SamsungLabs / ritm_interactive_segmentation

Reviving Iterative Training with Mask Guidance for Interactive Segmentation
MIT License
626 stars 125 forks source link

Multi object segmentation in one network pass #4

Open chamecall opened 3 years ago

chamecall commented 3 years ago

Hello. Thanks for you work. Could the project be adjusted for multi object selection? By multi object selection I mean a case when we set clicks not only as foreground and background but clicks for object1, object2 and so on and to get a segmentations for the objects as a result.

Most important factor is to segment N objects in one network pass cause I can have a large number of objects and sequential passes for every object in image may result in a big time delay.

If multi object segmentation is not possible in your current implementation then: 1) is that possible to train your model for that purpose or the architecture cannot solve the case problem? 2) probable you can be acknowledged about network/project which solves my use case? if so could you share the info?
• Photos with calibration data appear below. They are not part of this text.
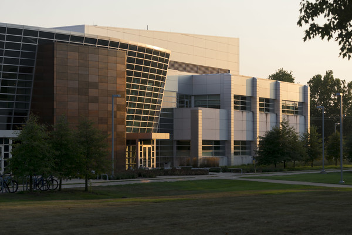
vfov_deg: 15.4
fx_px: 870
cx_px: 176
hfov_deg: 22.9
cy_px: 118
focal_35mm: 89
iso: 400
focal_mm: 89
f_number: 5
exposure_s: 1/640
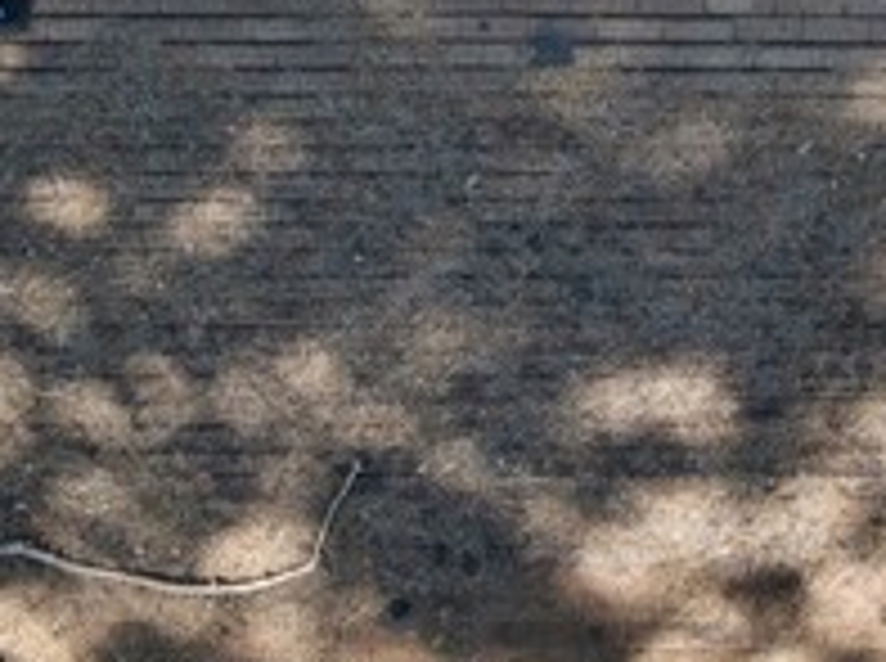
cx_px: 630
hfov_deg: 15.7
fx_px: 3194
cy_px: -104
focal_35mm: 125
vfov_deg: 11.6
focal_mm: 12.3
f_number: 2.8
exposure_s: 1/25
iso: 100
Thanks again.

ksofiyuk commented 3 years ago

Hello. Yes, it is possible to adapt the code to enable one-pass multi object selection. But it is not very simple and requires rewriting some code.
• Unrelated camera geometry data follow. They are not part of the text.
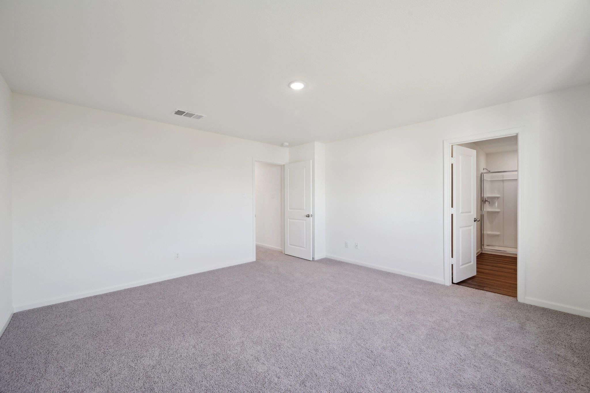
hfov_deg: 104.2
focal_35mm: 14
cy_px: 196
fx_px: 230
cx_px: 295
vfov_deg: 81.3
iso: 160
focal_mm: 14
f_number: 8
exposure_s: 1/13
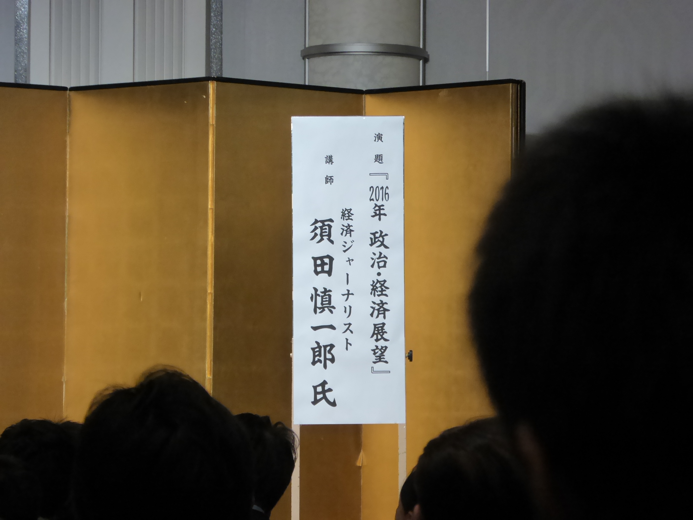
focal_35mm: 238
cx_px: 346
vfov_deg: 6.2
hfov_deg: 8.3
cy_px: 260
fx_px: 4765
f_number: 5.6
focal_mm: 38.4
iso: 800
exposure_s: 1/50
You should modify the model so that it takes BS x N x P x 2 points (N objects, P is a maximum number of positive/negative points) or BS x N x 2 disk maps. Currently it takes BS x P x 2 points or BS x 2 disk maps for each sample in a batch. To train this model you need to choose N objects for each sample in a batch and replace the NFL loss function with Softmax+CE or use N separate NFL losses for each object (one-vs.-rest strategy).